Reading G.W. Rusden’s History of Australia (3 vols, first published in 1883) there can be no doubt about events that today the Australian War Memorial (AWM) officially denies: the ‘great violence’ of ‘race war’, ‘boundary war’, ‘war of extirpation’ and ‘war of extermination’ against the ‘perishing race’ in the colonial conquest of Australia.

These frontier wars are beyond dispute, as are the widespread ‘atrocities’ by what missionaries are known to have called ‘British butchers.’ Exceeding the apparent ‘throat-slitting’ episodes in Afghanistan, Rusden gleaned a shocking episode from a Formal Inquiry into events in Tasmania in 1830.

Although probably involving a convict or settler rather than a soldier, the Inquiry ‘established the fact’ that ‘a man, while capturing a native woman, killed her husband, slung the bleeding head upon her neck, and drove her thus before him to be retained by force.’

The economic as well as psychopathic foundations of settler conquest also come out in Rusden’s story. A year after the worst anti-Chinese riots by gold diggers on the Buckland River led to the dispersal of some 2000 Chinese and the killing of unknown numbers in 1857, he describes one of the worst race wars.

This was once the discovery of gold at Port Curtis caused the surrounding country to be cleared of its indigenous inhabitants.

Quoting from an eye-witness account in a Melbourne newspaper of 1858, Rusden wrote: ‘The ordinary relation between the black and white races is that of war to the knife. The atrocities on both sides are horrible and I do not believe the government makes any effort to stop the slaughter of the aborigines.’

‘It is not to be supposed that all colonists were accomplices in, or even knew of the atrocities; nor were all offenders of like character,’ Rusden continued.
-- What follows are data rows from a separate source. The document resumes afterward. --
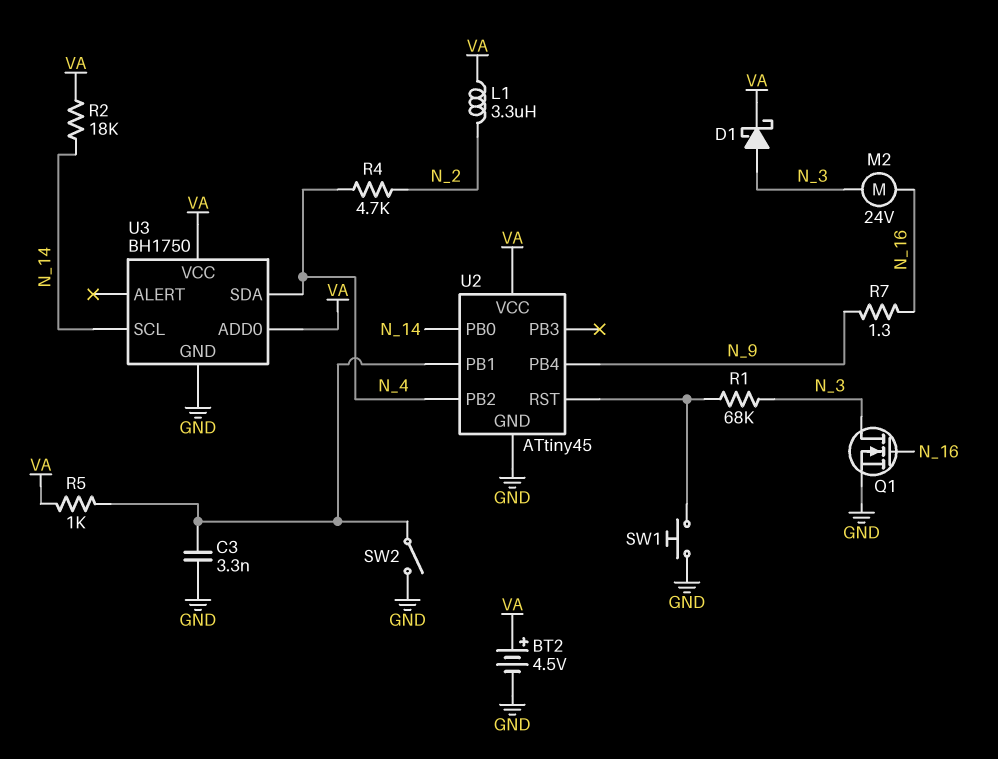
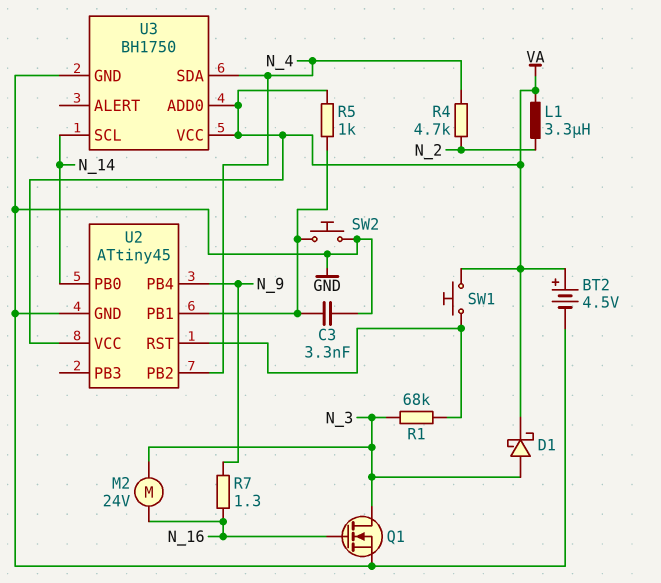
R2: 18k (N_14, VA) -> none
SW1: button (GND, U2/RST) -> button (U2/RST, VA)
SW2: switch (GND, U2/PB1) -> button (GND, U2/PB1)

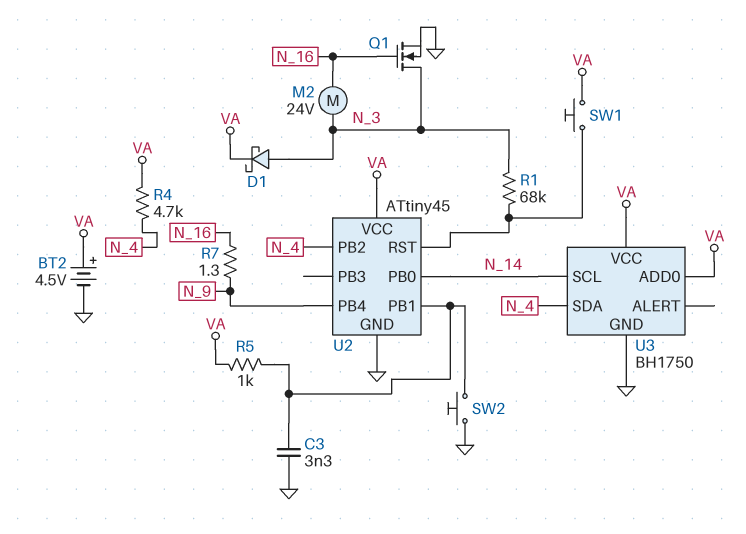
L1: 3.3uH (N_2, VA) -> none
R4: 4.7k (N_2, N_4) -> 4.7k (N_4, VA)

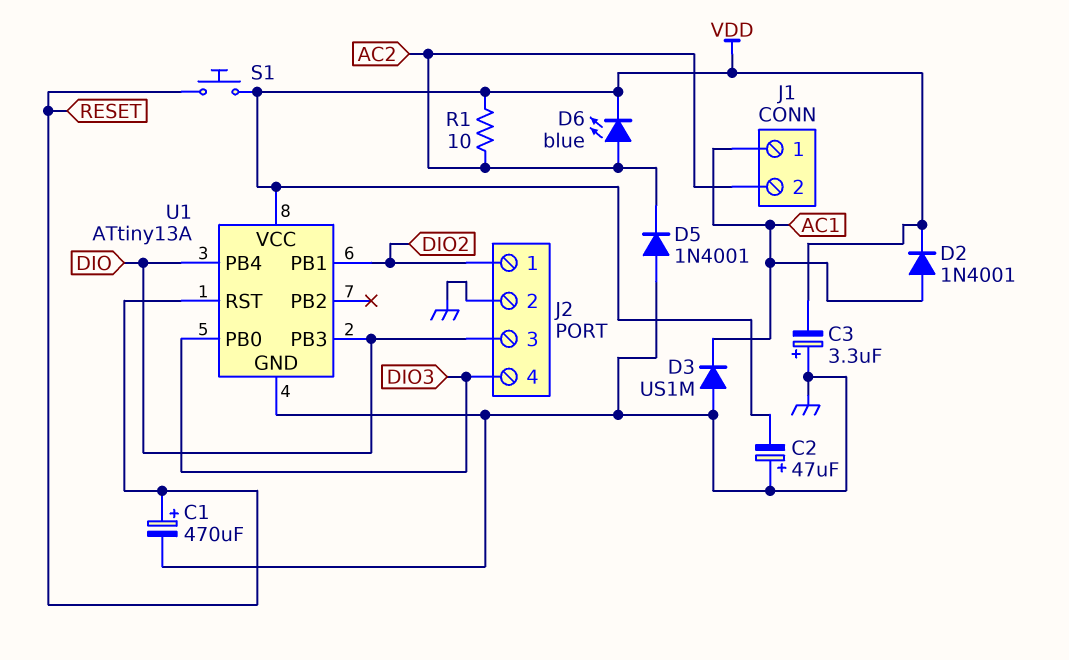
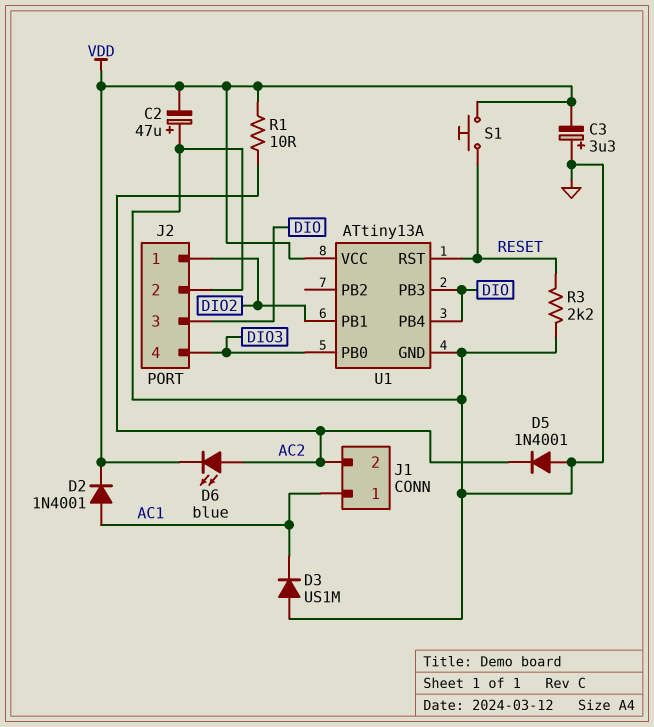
C1: 470uF (plus RESET, minus GND) -> none
R3: none -> 2.2k (GND, RESET)

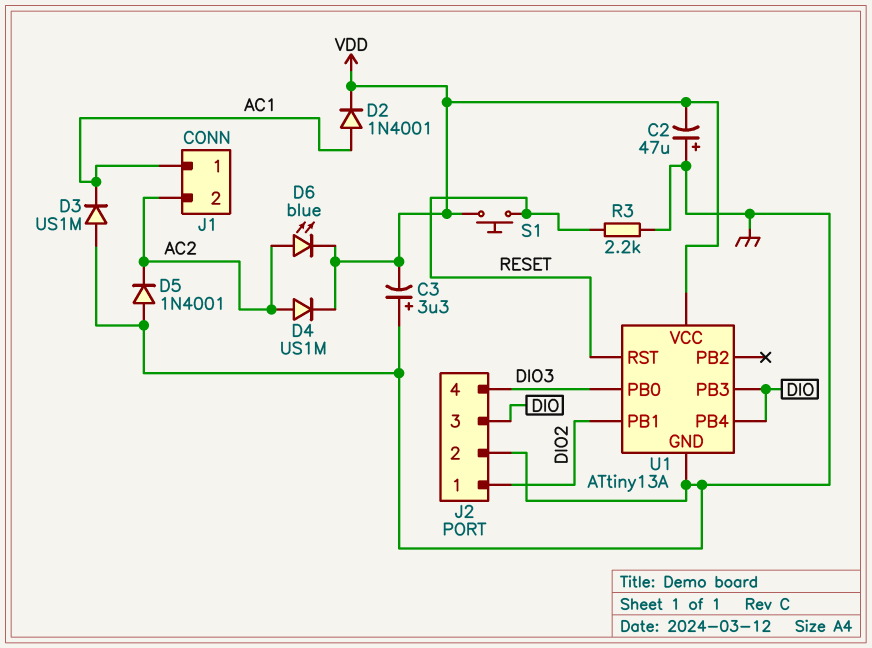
D4: none -> diode US1M (A AC2, K VDD)
R1: 10 (AC2, VDD) -> none

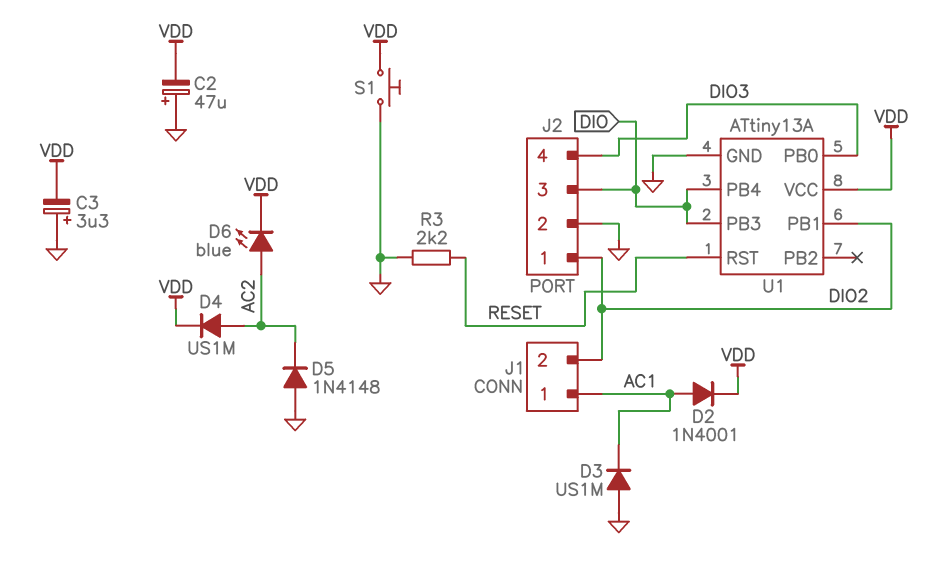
D5: diode 1N4001 (A GND, K AC2) -> diode 1N4148 (A GND, K AC2)
J1 pin 2: AC2 -> DIO2
S1: button (RESET, VDD) -> button (GND, VDD)

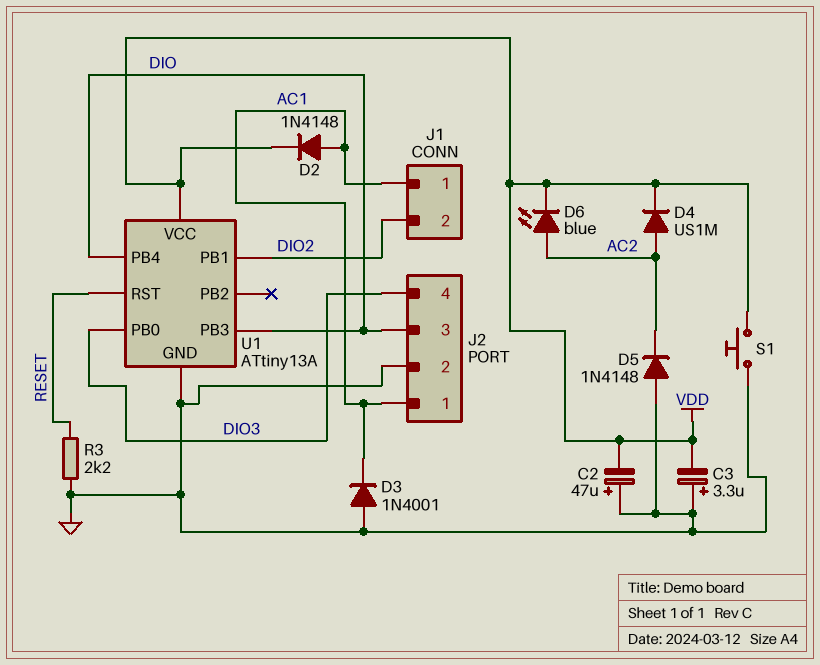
D2: diode 1N4001 (A AC1, K VDD) -> diode 1N4148 (A AC1, K VDD)
D3: diode US1M (A GND, K AC1) -> diode 1N4001 (A GND, K AC1)
J2 pin 1: DIO2 -> AC1

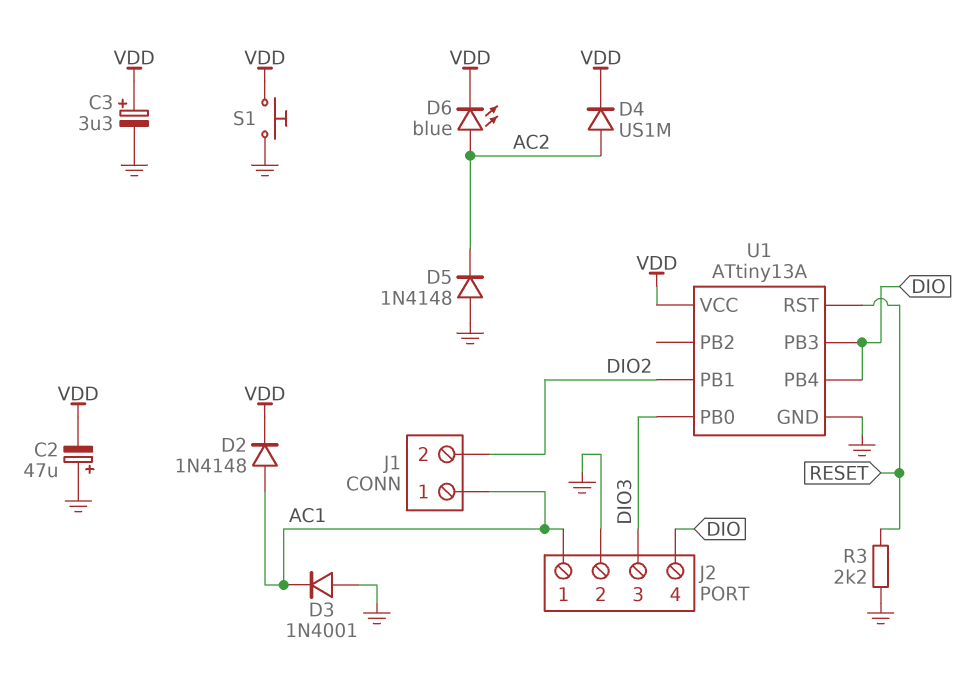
C3: 3.3uF (plus GND, minus VDD) -> 3.3uF (plus VDD, minus GND)
J2 pin 3: DIO -> DIO3
J2 pin 4: DIO3 -> DIO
Indicating the ambiguity of the culture influenced by such wars to the knife – and rifle – he added: ‘Known of all, but judged by none, murders continued’ – in all the colonies.

Forgetting, denying and disremembering was not the only way colonial society had to cope with its foundation atrocity.

With the massacring of Aboriginals going on – see Lyndall Ryan’s massacre map https://c21ch.newcastle.edu.au/colonialmassacres/map.php – the prosperity from gold and imperial trade preferences that accompanied and followed the continental land heist, helped to stabilise the colonial culture’s all too doubtful sense of self-importance. Crucially, illusions of British moral and racial superiority provided the ideological justification.

Intensified by small numbers in a vast continent with a daunting demography of alien others to the north, anxiety related to colonial possession also pre-disposed settler society to projection.